You know you want to save your money and grow your nest egg, but you have no idea where to start. After all, there are many different ways to save to consider. Should you pay off debt before anything else? Should you start investing right off the bat?
In doing my own savings research, I’ve looked everywhere for answers on the subject. I wanted to find the ultimate savings strategy so I could smartly build up my net worth. And I think I’ve got it.
This is the strategy I personally follow. Everyone’s situation is different, but if you follow these simple steps, you will reap the rewards.
Step 1: Emergency Fund
This should equate to 3-6 months worth of expenses, to be used only in case you ever need it. It’s a nice safety net to fall back on, should you need it.
Step 2: Company 401k
If your employer is offering to match your contribution, take it. Do not leave free money on the table. If you can only contribute up the match at this time, that is better than nothing. Your contributions will grow over time thanks to compound interest, so the younger you are when you start, the more your money will grow.
Step 3: Debt
After building an emergency fund and contributing up to the company match in your 401k, then it’s time to pay off any and all debt. It’s important to still take advantage of compound interest and free money matching, but it should be your ultimate goal to pay down debt as quickly as you can. Once it’s paid down, you can reallocate this amount to savings.
Step 4: IRA
An IRA is an independent retirement account, which anyone can open on their own. There are two forms of IRAs: traditional and Roth. The former is not taxed until you withdraw upon retirement and the latter is made up of after-tax income that grows tax free. There are limits and restrictions to IRAs, but it’s a good way to control your investing if you are not satisfied with your 401k plan or simply want to invest your money in your own way. If you do not have a 401k plan or do not receive any company match, consider replacing step 2 with this step.
Step 5: 401k
This time, contribute all the way up to the $18,000 limit, or as close as you can. You’ve already reached the company max, but like I mentioned before, take advantage of the compound interest.

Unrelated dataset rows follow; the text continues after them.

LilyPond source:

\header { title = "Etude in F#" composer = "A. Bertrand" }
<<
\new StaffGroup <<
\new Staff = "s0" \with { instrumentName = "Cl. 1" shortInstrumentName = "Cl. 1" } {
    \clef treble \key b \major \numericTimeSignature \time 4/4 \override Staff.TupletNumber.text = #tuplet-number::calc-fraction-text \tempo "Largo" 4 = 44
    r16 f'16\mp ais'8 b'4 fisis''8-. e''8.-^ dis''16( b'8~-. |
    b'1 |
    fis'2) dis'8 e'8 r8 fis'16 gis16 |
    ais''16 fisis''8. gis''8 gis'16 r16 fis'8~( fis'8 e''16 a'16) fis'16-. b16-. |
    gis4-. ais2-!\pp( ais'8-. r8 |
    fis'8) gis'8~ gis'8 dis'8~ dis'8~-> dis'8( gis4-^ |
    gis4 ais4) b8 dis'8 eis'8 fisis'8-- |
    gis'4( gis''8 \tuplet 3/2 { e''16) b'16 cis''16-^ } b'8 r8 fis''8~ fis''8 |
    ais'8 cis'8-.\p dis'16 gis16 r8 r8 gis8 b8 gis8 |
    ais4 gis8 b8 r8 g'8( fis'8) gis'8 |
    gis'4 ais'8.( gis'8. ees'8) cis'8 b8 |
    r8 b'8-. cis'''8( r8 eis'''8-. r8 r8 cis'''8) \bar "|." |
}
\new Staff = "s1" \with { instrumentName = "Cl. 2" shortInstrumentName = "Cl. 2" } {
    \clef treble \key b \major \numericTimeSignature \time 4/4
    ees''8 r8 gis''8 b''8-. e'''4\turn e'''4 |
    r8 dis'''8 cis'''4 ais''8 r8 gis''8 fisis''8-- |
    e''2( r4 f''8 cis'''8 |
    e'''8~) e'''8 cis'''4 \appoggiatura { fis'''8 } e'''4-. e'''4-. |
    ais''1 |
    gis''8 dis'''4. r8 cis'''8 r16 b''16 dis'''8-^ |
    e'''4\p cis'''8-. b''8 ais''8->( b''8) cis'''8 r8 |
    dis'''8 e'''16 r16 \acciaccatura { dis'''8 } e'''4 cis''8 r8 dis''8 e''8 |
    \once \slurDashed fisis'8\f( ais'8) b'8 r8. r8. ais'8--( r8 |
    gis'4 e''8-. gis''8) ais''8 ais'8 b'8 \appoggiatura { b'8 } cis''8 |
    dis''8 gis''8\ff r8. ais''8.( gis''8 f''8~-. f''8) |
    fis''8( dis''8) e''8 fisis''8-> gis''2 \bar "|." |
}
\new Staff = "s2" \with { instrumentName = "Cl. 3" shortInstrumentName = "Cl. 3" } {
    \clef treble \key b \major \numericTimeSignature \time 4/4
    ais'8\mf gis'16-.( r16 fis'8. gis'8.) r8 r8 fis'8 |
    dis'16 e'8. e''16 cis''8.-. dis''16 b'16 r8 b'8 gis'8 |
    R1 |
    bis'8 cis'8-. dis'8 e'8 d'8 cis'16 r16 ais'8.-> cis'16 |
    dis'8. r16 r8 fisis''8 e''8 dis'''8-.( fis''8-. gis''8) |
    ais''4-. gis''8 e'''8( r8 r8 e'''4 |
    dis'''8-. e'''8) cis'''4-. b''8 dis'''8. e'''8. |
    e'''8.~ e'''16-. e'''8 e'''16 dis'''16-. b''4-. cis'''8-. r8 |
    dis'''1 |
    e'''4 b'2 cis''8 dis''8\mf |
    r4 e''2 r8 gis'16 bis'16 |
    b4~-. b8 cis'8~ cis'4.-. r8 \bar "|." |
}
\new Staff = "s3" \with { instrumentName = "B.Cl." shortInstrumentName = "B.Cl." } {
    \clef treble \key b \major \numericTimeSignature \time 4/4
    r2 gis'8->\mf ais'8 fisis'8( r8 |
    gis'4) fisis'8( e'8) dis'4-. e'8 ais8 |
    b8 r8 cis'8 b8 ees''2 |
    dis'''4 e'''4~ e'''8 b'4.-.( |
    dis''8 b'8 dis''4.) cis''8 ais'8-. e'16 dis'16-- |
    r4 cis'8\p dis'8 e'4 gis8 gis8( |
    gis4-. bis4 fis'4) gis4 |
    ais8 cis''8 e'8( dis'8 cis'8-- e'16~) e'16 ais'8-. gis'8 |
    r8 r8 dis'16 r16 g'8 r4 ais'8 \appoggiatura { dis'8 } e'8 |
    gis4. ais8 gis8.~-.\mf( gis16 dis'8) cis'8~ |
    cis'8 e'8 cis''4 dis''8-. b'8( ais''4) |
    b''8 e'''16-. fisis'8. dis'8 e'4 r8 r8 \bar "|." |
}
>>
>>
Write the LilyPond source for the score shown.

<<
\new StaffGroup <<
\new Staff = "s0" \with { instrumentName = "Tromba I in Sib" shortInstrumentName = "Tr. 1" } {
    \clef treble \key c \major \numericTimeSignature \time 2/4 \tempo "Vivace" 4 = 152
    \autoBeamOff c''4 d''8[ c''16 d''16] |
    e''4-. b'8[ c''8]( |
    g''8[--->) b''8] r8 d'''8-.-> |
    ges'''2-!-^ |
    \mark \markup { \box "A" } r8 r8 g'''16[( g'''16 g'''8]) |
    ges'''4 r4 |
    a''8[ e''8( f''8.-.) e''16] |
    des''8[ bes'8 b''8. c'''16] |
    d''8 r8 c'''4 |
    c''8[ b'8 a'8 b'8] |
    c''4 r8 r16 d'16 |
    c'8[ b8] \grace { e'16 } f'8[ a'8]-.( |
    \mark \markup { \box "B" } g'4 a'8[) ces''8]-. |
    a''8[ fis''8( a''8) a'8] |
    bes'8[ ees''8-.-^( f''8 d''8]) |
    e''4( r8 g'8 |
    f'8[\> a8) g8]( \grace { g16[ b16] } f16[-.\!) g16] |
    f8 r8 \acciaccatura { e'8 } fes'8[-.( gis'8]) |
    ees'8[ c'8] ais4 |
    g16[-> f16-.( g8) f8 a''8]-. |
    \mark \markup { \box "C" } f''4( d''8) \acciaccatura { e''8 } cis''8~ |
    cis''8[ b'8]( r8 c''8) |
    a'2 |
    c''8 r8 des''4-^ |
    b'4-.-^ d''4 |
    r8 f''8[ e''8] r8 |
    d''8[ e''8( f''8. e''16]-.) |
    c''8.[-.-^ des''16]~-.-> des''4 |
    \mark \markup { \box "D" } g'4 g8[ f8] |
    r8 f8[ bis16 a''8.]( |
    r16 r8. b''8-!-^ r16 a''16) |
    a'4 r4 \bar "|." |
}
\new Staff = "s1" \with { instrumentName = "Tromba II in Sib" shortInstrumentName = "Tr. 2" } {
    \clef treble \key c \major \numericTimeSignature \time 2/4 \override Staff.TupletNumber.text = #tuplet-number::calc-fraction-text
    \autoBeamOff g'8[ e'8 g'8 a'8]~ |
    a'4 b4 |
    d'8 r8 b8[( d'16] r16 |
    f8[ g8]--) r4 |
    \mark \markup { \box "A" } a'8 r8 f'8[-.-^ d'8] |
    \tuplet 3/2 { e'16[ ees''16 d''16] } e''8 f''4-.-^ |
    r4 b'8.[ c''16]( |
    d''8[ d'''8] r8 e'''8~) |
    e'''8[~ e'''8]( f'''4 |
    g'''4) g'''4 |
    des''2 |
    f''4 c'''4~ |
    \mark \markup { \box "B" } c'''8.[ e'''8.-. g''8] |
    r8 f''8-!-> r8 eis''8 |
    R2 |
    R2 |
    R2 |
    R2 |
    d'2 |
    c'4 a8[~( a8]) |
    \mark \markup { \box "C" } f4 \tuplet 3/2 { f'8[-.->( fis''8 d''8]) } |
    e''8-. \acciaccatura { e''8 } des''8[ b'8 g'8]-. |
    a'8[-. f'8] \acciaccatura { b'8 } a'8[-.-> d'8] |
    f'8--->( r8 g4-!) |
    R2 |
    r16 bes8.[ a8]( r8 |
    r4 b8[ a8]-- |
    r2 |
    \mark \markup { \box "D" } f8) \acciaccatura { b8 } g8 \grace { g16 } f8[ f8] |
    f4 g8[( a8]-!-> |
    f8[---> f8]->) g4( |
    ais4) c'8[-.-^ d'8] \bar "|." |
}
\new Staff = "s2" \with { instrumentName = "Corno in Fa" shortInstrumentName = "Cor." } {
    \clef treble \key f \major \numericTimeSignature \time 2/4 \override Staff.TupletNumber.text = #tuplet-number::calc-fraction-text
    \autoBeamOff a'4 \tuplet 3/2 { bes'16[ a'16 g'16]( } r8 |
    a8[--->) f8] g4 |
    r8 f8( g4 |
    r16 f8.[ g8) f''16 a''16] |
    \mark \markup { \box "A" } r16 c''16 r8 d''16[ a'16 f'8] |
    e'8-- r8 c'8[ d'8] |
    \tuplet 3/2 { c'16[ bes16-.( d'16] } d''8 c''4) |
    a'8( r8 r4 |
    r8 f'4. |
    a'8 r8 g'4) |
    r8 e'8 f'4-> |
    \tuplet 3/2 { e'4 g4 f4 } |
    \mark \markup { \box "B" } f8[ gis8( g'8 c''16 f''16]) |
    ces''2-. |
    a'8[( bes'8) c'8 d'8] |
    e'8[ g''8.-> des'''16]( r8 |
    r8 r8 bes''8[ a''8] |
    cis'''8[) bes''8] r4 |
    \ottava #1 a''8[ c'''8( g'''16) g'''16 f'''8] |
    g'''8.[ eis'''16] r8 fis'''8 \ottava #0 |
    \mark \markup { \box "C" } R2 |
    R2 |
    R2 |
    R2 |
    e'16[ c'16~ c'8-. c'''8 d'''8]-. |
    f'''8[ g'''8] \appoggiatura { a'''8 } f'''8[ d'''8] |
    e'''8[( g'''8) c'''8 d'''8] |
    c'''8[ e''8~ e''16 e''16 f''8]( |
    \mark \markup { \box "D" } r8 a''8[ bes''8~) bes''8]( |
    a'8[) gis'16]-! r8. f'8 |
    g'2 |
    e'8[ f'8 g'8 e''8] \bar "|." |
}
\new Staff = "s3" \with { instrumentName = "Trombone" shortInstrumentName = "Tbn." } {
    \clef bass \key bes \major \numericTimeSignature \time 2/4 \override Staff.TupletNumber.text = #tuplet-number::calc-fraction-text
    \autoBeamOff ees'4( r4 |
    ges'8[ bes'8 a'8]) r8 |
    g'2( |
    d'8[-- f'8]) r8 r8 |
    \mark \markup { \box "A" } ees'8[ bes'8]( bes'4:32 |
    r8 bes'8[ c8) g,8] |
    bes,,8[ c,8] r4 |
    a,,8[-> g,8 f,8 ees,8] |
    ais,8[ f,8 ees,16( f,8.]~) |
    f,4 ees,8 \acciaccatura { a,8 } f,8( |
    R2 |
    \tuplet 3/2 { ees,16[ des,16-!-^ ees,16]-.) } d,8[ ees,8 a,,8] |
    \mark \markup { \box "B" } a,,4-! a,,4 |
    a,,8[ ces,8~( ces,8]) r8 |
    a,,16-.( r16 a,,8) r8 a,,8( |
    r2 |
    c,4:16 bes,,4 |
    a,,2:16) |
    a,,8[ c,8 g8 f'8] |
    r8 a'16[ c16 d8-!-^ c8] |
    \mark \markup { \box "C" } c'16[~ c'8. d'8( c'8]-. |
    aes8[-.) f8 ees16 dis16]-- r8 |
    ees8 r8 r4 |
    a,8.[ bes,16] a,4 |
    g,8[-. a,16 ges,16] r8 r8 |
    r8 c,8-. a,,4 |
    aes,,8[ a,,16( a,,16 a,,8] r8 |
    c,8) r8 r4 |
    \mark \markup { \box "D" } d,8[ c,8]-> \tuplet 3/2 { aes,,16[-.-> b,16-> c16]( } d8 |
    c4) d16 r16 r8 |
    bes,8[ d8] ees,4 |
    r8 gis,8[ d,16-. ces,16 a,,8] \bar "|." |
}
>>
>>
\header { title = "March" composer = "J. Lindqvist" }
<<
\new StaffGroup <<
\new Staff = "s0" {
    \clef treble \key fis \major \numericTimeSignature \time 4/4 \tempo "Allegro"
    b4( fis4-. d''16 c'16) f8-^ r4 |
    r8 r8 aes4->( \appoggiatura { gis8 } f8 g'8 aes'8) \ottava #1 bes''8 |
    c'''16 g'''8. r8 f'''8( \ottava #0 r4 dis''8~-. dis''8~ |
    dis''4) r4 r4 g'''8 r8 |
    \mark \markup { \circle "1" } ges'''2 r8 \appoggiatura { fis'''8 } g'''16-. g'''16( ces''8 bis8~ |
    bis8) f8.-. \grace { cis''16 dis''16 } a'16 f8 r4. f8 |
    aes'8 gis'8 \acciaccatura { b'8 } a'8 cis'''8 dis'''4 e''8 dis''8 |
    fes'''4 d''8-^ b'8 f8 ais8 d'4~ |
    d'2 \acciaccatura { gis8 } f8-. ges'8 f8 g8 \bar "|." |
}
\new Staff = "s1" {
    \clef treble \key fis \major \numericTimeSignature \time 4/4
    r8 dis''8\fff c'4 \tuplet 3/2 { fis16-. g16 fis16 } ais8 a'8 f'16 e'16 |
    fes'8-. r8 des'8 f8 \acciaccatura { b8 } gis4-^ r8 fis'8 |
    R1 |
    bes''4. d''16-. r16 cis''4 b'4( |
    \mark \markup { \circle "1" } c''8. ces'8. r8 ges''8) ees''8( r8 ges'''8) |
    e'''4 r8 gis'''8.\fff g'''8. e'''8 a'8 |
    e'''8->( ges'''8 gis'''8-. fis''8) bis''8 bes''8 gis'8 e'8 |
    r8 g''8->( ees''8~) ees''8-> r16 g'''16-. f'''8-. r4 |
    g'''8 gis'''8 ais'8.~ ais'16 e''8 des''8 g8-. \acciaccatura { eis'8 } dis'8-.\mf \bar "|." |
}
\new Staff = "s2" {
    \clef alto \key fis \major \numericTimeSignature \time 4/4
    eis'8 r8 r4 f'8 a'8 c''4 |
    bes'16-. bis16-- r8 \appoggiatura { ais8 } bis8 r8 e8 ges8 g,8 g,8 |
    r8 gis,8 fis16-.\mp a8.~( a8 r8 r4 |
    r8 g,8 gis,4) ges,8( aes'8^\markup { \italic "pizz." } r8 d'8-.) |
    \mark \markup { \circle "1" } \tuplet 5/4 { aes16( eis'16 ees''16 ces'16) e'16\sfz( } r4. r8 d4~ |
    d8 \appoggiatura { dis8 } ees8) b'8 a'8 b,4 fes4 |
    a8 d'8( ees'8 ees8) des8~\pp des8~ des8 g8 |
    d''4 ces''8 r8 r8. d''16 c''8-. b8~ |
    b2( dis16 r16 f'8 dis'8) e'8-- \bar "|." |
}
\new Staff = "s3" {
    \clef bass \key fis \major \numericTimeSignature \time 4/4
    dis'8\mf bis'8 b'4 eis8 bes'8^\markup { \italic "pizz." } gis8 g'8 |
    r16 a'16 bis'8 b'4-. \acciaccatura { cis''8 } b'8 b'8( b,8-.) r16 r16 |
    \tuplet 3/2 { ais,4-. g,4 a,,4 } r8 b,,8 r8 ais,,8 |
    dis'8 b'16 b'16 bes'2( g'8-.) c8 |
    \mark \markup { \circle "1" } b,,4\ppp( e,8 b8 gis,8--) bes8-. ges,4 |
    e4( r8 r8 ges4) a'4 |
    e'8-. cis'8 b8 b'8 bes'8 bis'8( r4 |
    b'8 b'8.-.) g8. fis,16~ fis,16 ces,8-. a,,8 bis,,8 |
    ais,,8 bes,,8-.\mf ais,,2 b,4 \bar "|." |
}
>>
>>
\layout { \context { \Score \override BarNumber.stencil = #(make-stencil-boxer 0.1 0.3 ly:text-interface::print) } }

Side note: If you have identified a goal that requires a lot of savings, such as a down-payment for a house, you may want to skip this step for the time being. However, maxing out your 401k is always a good idea.
Step 6: Savings/Investment Accounts
After you’ve satisfied all previous steps, then it’s time to save for your short-term and long-term goals. Do you want to plan an international trip? Are you getting married? Buying a house? Buying a car? Save up for these goals, but don’t sacrifice your retirement savings on the way. You can never time back, and time is all it takes for your retirement savings to grow.
Additionally, if you’re not saving for a specific goal or have too much unallocated money in your savings account, you might want to consider opening a taxable investing account.Taxable accounts provide the added benefit of flexibility, so you can grow your money and withdraw at any point.